QUESTIONS:
1 – Reproduce the stretch of the clang-format patch message from "Naveen Seth Hanig via" through "before the newline." word for word.
2 – Please write the next part of the clang-format patch message, picking up after its final sentence.

GIVEN TEXT:
[clang] [clang-format] Handle Trailing Whitespace After Line Continuation (P2223R2) (PR #145243)
Naveen Seth Hanig via cfe-commits
cfe-commits at lists.llvm.org
Sun Jun 22 11:26:48 PDT 2025
https://github.com/naveen-seth updated https://github.com/llvm/llvm-project/pull/145243
>From 8cee6b33c54aca0ea69b3ad291287464523a3d7a Mon Sep 17 00:00:00 2001
From: Naveen Seth Hanig <naveen.hanig at outlook.com>
Date: Sun, 22 Jun 2025 18:06:07 +0200
Subject: [PATCH 1/2] [clang-format] Handle Trailing Whitespace After Line
Continuation (P2223R2)
Fixes #145226.
Implement P2223R2 in clang-format to correctly handle cases where a
backslash '\' is followed by trailing whitespace before the newline.
Previously, clang-format failed to properly detect and
handle such cases, leading to misformatted code.

Records from a dataset:
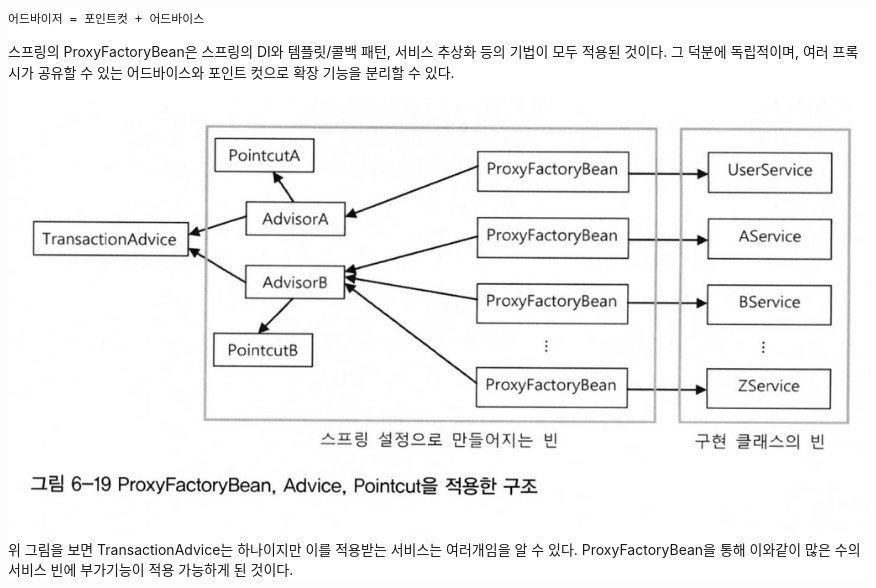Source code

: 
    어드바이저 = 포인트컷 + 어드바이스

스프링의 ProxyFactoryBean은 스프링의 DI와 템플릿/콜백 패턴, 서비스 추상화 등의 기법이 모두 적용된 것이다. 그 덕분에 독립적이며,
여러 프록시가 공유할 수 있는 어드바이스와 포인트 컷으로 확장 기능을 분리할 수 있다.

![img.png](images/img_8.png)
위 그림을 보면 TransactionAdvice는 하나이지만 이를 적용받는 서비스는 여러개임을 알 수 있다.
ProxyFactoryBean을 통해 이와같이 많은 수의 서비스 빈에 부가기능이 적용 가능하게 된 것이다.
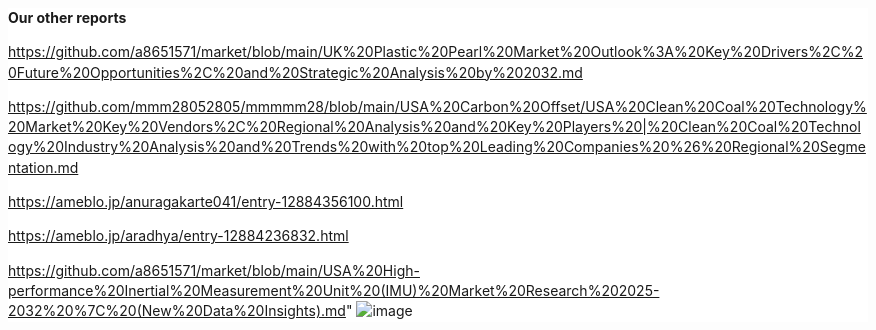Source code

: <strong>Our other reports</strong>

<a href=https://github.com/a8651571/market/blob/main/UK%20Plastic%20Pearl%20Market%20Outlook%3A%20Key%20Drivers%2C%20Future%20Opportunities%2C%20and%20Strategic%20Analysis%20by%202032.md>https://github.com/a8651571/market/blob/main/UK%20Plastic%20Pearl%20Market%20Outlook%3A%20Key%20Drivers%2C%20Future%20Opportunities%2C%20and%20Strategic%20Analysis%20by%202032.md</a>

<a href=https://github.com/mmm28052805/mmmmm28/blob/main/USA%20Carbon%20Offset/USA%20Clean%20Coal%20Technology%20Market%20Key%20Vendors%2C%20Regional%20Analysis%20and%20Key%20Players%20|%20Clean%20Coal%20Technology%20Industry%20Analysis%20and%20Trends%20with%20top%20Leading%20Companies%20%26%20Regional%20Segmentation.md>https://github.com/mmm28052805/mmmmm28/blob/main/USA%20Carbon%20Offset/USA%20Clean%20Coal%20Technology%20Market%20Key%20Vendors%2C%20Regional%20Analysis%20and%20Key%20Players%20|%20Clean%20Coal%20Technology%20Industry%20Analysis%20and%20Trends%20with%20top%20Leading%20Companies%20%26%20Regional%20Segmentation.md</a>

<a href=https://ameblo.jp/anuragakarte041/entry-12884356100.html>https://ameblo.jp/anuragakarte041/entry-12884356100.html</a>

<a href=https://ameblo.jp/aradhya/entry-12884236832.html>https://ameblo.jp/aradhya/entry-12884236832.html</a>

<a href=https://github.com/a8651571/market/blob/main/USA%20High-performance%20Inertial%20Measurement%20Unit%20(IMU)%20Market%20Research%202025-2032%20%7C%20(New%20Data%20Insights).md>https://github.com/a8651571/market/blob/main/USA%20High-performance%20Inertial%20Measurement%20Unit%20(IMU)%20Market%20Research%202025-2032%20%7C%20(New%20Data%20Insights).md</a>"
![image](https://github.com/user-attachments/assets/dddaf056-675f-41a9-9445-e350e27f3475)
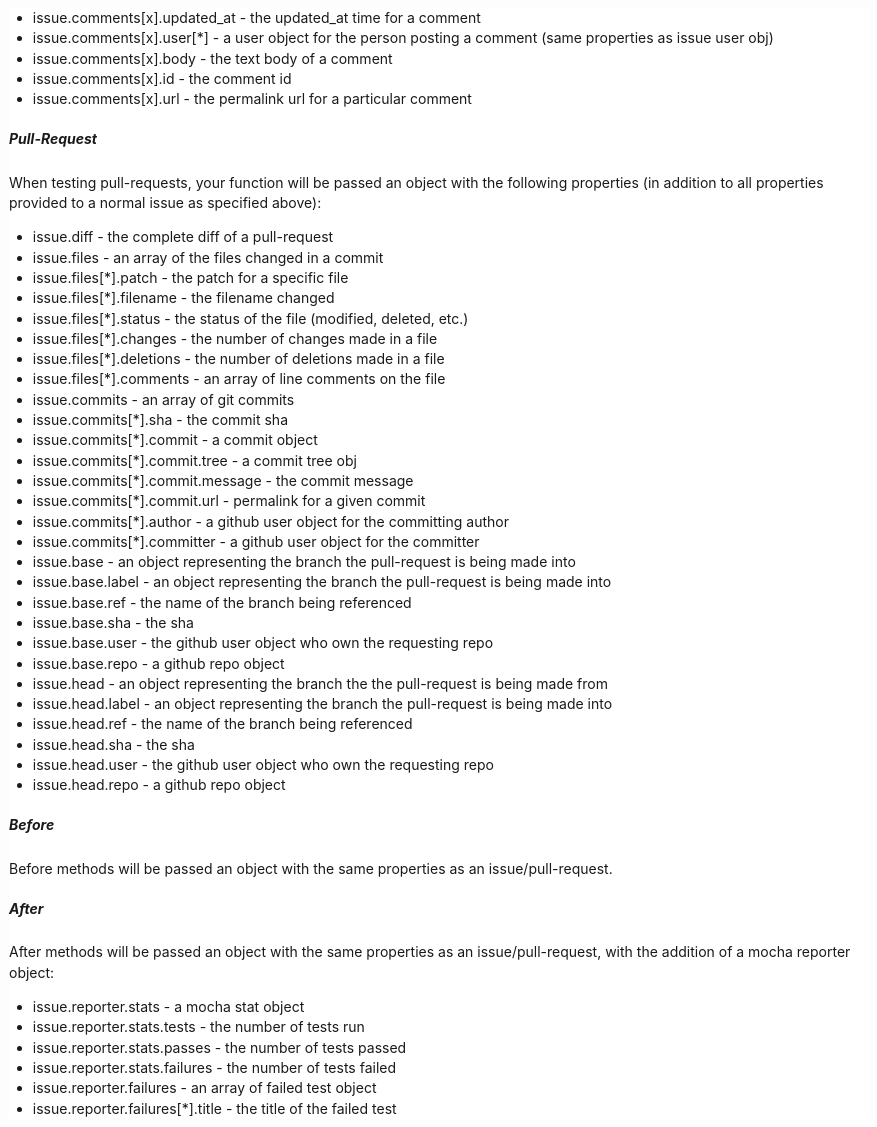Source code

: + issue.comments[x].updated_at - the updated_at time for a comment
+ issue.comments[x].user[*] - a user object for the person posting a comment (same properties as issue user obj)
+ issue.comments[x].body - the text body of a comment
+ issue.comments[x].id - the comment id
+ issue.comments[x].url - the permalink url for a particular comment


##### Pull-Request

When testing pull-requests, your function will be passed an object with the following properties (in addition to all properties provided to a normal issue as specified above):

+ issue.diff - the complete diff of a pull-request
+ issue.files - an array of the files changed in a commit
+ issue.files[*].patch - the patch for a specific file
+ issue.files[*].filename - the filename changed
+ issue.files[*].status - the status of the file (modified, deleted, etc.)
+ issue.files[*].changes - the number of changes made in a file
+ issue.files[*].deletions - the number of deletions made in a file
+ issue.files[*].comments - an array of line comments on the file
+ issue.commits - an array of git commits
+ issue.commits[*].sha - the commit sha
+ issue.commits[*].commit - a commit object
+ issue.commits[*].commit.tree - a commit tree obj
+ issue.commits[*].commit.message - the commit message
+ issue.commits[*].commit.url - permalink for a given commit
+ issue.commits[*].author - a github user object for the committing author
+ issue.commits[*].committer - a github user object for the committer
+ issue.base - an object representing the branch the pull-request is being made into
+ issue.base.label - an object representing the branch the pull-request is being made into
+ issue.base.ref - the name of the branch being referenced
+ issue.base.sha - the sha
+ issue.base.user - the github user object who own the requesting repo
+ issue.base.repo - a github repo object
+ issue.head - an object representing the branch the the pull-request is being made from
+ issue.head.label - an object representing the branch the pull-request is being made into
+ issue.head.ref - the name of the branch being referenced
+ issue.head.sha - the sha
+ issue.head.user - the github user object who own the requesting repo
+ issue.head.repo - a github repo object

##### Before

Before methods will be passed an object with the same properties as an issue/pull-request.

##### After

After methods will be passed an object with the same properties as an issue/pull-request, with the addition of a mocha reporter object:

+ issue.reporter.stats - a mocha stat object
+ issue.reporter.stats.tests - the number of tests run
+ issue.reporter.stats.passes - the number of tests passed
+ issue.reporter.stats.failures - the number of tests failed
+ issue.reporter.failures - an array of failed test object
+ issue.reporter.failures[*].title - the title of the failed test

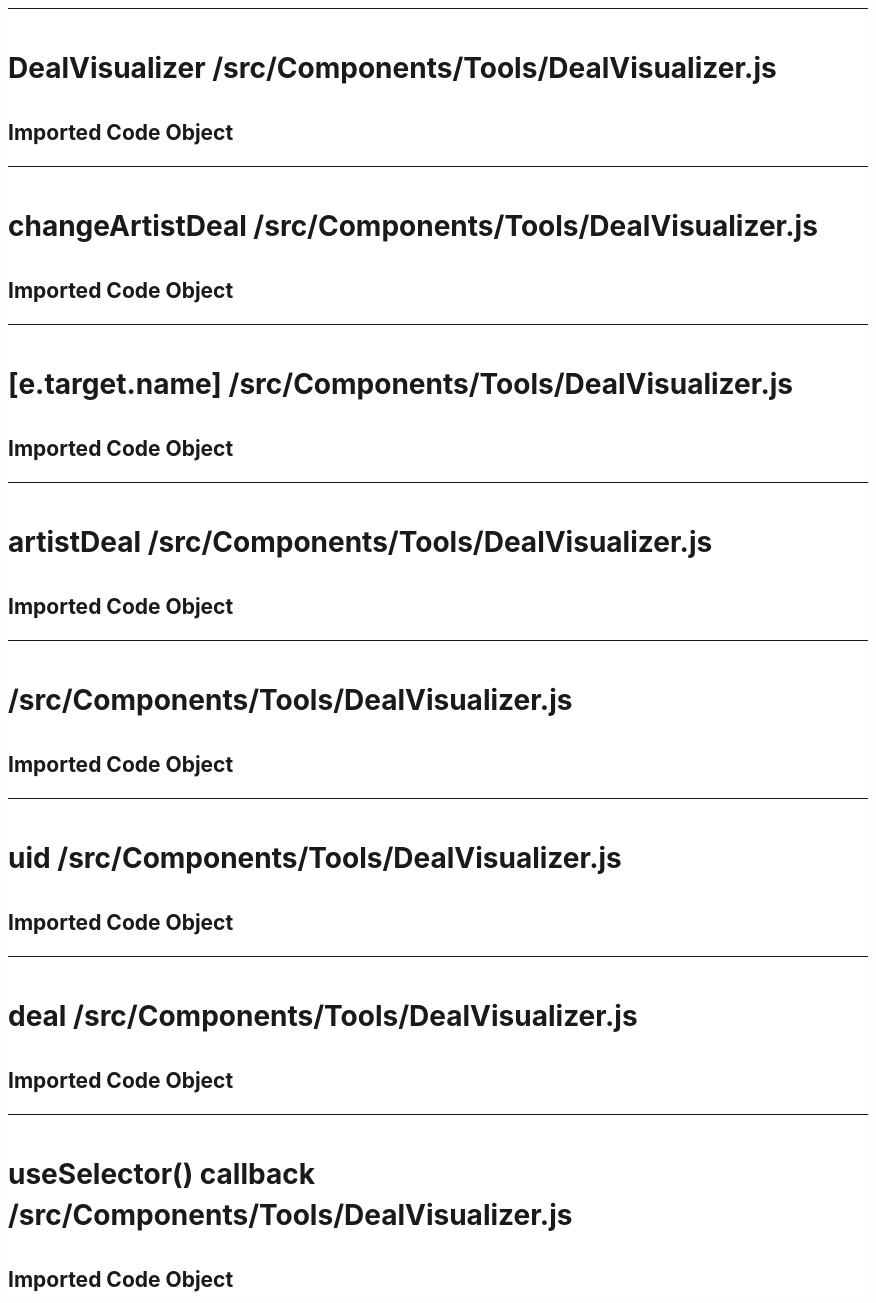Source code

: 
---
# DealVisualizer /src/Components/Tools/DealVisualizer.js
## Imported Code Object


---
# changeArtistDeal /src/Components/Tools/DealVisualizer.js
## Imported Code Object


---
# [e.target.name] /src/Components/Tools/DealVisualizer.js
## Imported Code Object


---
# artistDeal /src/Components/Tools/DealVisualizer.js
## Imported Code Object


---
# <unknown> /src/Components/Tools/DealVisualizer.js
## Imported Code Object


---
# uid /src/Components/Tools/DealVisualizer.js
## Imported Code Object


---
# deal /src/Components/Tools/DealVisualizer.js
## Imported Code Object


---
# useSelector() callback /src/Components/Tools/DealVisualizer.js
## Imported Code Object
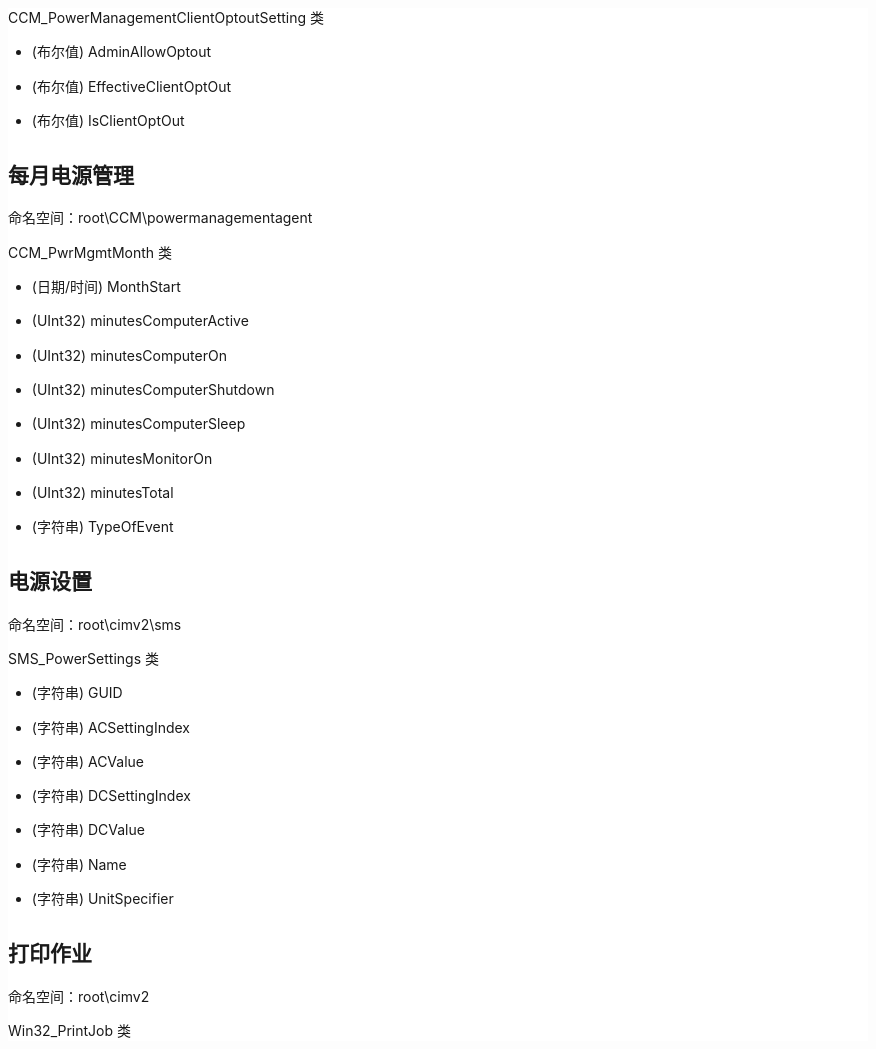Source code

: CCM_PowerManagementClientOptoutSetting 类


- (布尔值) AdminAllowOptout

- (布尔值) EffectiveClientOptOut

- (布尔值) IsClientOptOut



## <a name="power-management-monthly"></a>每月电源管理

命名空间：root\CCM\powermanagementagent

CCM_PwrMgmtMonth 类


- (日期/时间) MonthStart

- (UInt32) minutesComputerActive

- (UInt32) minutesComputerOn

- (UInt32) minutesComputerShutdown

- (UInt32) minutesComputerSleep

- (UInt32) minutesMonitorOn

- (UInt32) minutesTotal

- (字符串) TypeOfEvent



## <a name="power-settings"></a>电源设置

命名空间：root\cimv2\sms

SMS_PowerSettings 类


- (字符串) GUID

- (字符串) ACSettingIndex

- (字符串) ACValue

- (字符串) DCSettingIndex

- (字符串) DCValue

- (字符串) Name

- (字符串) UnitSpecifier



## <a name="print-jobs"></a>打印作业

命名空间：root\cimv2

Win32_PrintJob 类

TASK-BY-TASK ANSWERS:
1 –
Naveen Seth Hanig via cfe-commits
cfe-commits at lists.llvm.org
Sun Jun 22 11:26:48 PDT 2025
https://github.com/naveen-seth updated https://github.com/llvm/llvm-project/pull/145243
>From 8cee6b33c54aca0ea69b3ad291287464523a3d7a Mon Sep 17 00:00:00 2001
From: Naveen Seth Hanig <naveen.hanig at outlook.com>
Date: Sun, 22 Jun 2025 18:06:07 +0200
Subject: [PATCH 1/2] [clang-format] Handle Trailing Whitespace After Line
Continuation (P2223R2)
Fixes #145226.
Implement P2223R2 in clang-format to correctly handle cases where a
backslash '\' is followed by trailing whitespace before the newline.

2 –
With this, clang-format matches the behavior already implemented in
Clang's lexer and DependencyDirectivesScanner.cpp, which allow
trailing whitespace after a line continuation in any C++ standard.
---
clang/docs/ReleaseNotes.rst | 3 ++
clang/lib/Format/FormatTokenLexer.cpp | 31 ++++++++++++++-----
.../splice-trailing-whitespace-p2223r2.cpp | 14 +++++++++
3 files changed, 40 insertions(+), 8 deletions(-)
create mode 100644 clang/test/Format/splice-trailing-whitespace-p2223r2.cpp
diff --git a/clang/docs/ReleaseNotes.rst b/clang/docs/ReleaseNotes.rst
index 96477ef6ddc9a..7c8e231655e86 100644
--- a/clang/docs/ReleaseNotes.rst
+++ b/clang/docs/ReleaseNotes.rst
@@ -1025,6 +1025,9 @@ clang-format
``enum`` enumerator lists.
- Add ``OneLineFormatOffRegex`` option for turning formatting off for one line.
- Add ``SpaceAfterOperatorKeyword`` option.
+- Support trailing whitespace in line splicing.
+ (P2223R2 <https://www.open-std.org/jtc1/sc22/wg21/docs/papers/2021/p2223r2.pdf>_, #GH145226)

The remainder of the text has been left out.